## Data provided
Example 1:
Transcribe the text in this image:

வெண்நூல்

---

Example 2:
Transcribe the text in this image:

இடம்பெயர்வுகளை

## Problem
Return each line of the data above verbatim.

## Written reply
Example 1:
Transcribe the text in this image:

வெண்நூல்

---

Example 2:
Transcribe the text in this image:

இடம்பெயர்வுகளை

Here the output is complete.